Mas, como quiera que la segunda piel de los pobres, cuál es, el pantalón vaquero, no sangra al rasgarse ni suda al hacer calor, así sucede que aquella primera naturaleza humana asoma y prevalece sobre ese barniz de humanidad con el que el mono desnudo de Desmond Morris gusta vestirse de seda, cosa que me quedó clarísima, no precisamente estudiando Bioética, a caso los fundamentos biológicos de la personalidad y sobre todo, profundizando en conocimientos de genética de la mano de Matt Ridley cuya lectura me despertó de mi particular sopor dogmático en el que plácidamente me había entregado a la sombra de un fauno.

Hasta ese momento, militaba en el buenismo partidario de la igualdad social como mejor forma de alcanzar la plena felicidad de la entera humanidad en la que sólo padecerían aquellos que se lo merecieran y en la que cada cual recibiría según su necesidad y mérito. Pero hete aquí, que este autor me hizo caer en la cuenta de que semejante propósito, lejos de conseguir los objetivos que ingenuamente decía perseguir, provocaría lo que se ha dado en denominar la Tiranía de los genes, por si no fuera poco ya la doctrina de Dawkins que preconiza su egoísmo. Y es que, efectivamente, si por un casual, las fuerzas reaccionarias cedieran en su ánimo de oponerse al progreso humano, a lo mejor sucedería que partiendo todos desde el nacimiento de la misma condición y circunstancia, siendo la genética nuestra única diferencia, los mejor dotados genéticamente a penas deberían preocuparse por hacerse con el poder y lo que es peor, perpetuarse en el sin que pudieran intervenir azarosas e incomprensibles variables que dieran al traste con lo que les es dado por añadidura, y no como actualmente sucede, por mucho que algunos nos quejemos de la galopante injusticia del mundo.

Ante esta perspectiva que parecía conducirme a un callejón sin salida y hacerme plenamente conformista con lo que hay abrazando el mejor de los mundos posibles de Leibniz, sólo me quedó apostar por la eugenesia como salida factible que tiene la humanidad para lograr una situación justa y armoniosa en la que todos los espíritus puedan actuar libres de la circunstancia y el entorno en plena igualdad, aunque el proceso llevaría tarde o temprano a la clonación y de ahí a la Común Unión de conciencia, luego a la conciencia única y finalmente a la extinción en la Nada spinoziana que todo lo identifica.

Por eso, aun compartiendo la anterior premisa científica corroborada en laboratorio, aireada a los cuatro vientos sin la debida cautela por la CEOEE, no así acepto por inmadura e impaciente, la consecuencia de que el gasto actual en educación no sea lo más importante en la obtención de resultados. Antes de suprimir la educación pública obligatoria – nada desearíamos más – esta debería ser del todo innecesaria, cosa que ciertamente estará a la vuelta de la esquina gracias a los implantes cerebrales, la terapia génica y sobre todo la aceptación voluntaria por parte de la población de una medida tan sana e inteligente como es la eugenesia a nivel mundial para toda la especie humana. Pero hasta entonces, la inversión en educación se ha revelado una excelente herramienta para eliminar desigualdades de todo tipo, incluidas las genéticas, pues facilita las relaciones sociales entre desiguales y ello enriquece el número en acto que no en potencia de las combinaciones genéticas sanas, que pese a llevarnos del determinismo social al genético, todavía somos libres de eligir a cuál de los determinismos deseamos sacrificar nuestra humana libertad.

== ACTIVIDAD ==
Responde estas preguntas sobre el extracto:
(a) ¿De la mano de qué autor se profundizó en conocimientos de genética?
(b) ¿A qué filósofo se atribuye "el mejor de los mundos posibles"?
(c) ¿Qué tres cosas harán innecesaria la educación pública obligatoria, según el último párrafo?

== LISTADO DE ENTRADAS ==
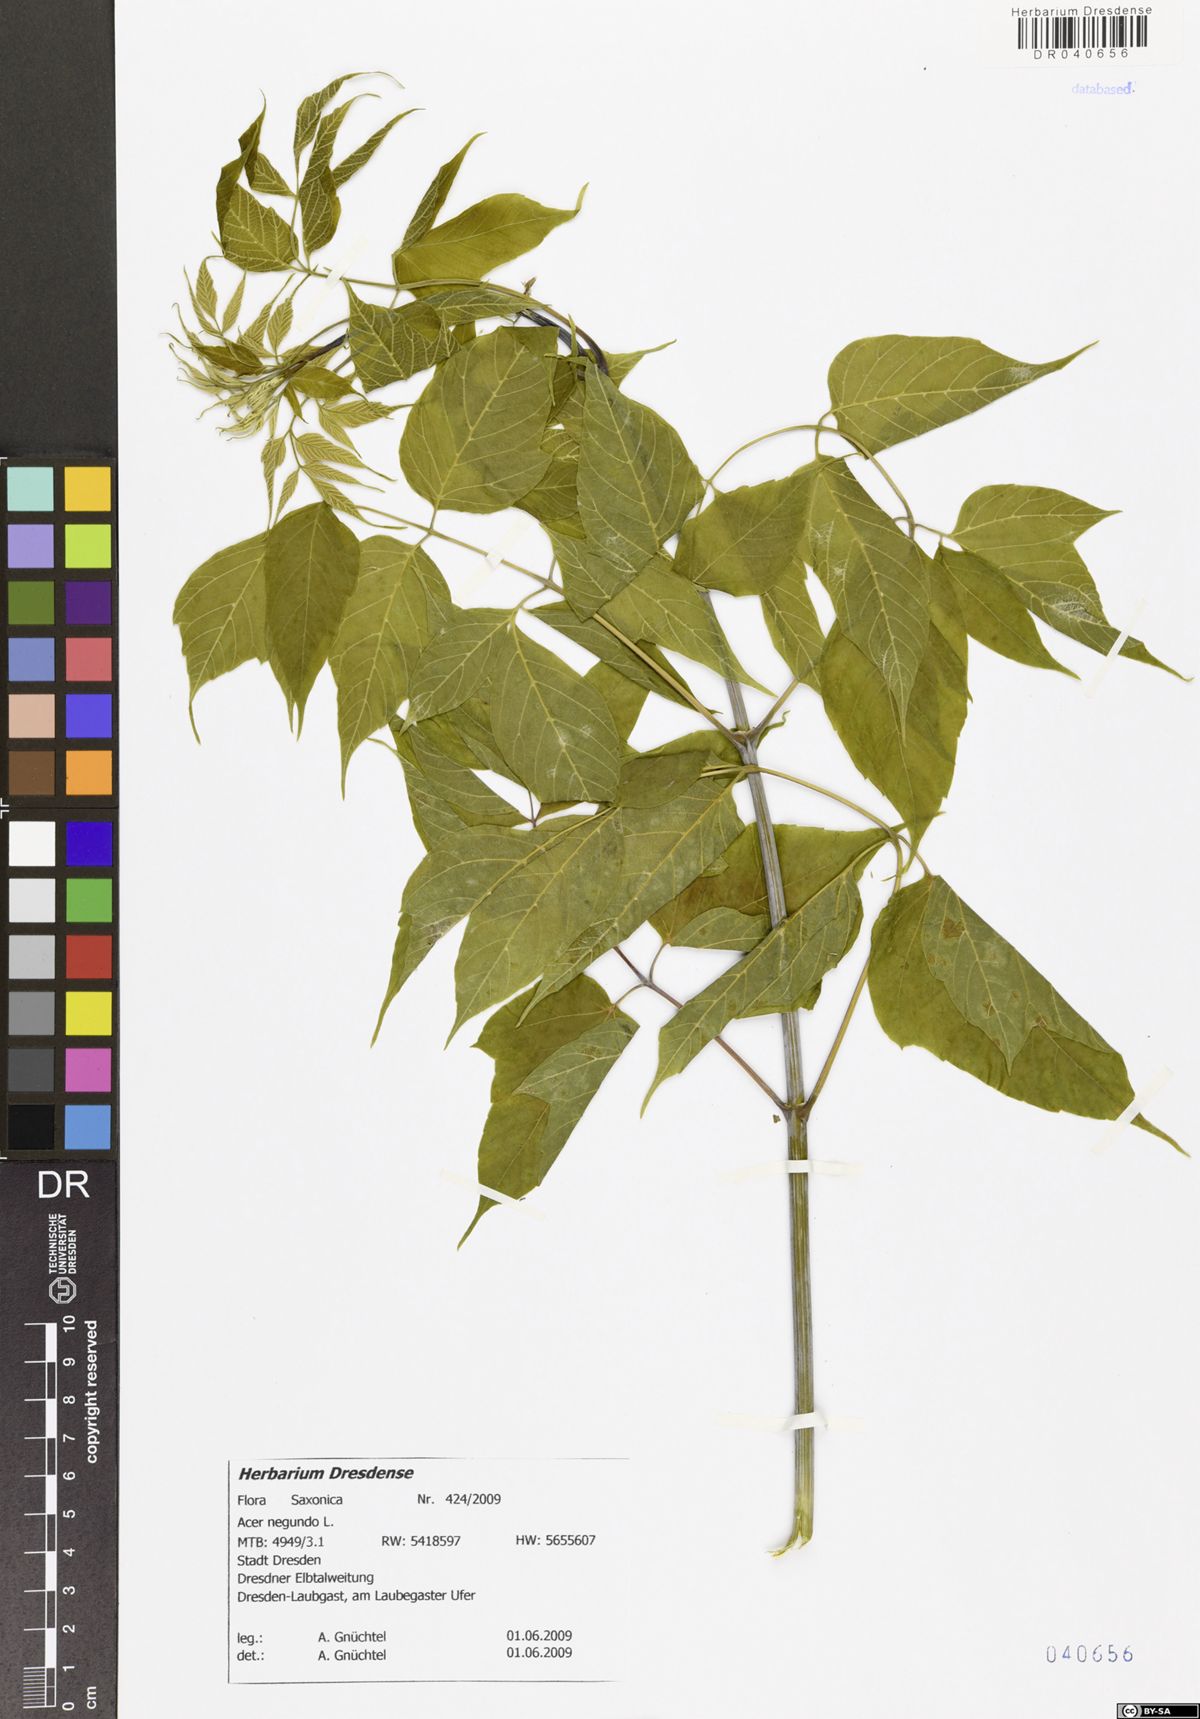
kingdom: Plantae
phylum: Tracheophyta
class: Magnoliopsida
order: Sapindales
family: Sapindaceae
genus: Acer
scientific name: Acer negundo
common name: Ashleaf maple
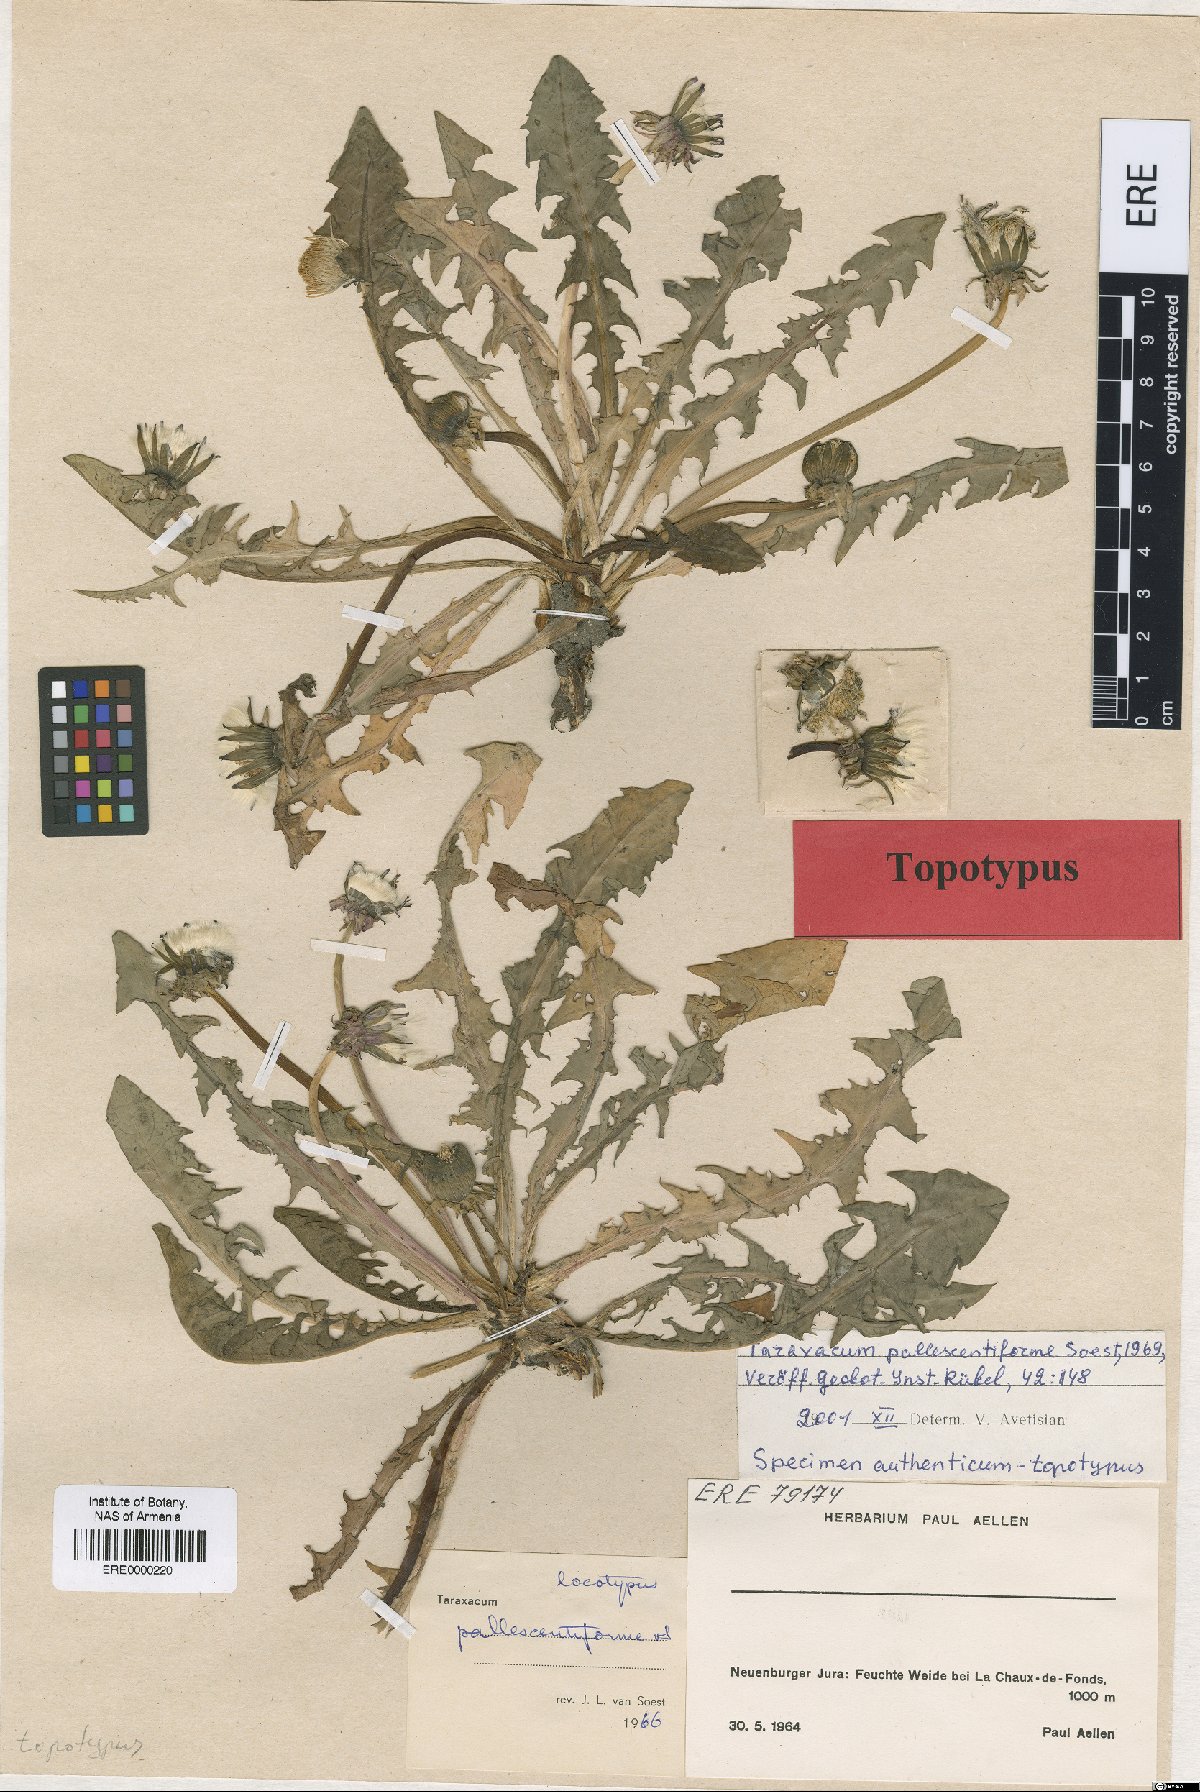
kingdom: Plantae
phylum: Tracheophyta
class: Magnoliopsida
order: Asterales
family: Asteraceae
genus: Taraxacum
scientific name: Taraxacum pallescentiforme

== RESULTADO DE LA ACTIVIDAD ==
(a) De la mano de Matt Ridley.
(b) A Leibniz.
(c) Los implantes cerebrales, la terapia génica y la aceptación voluntaria de la eugenesia a nivel mundial por parte de la población.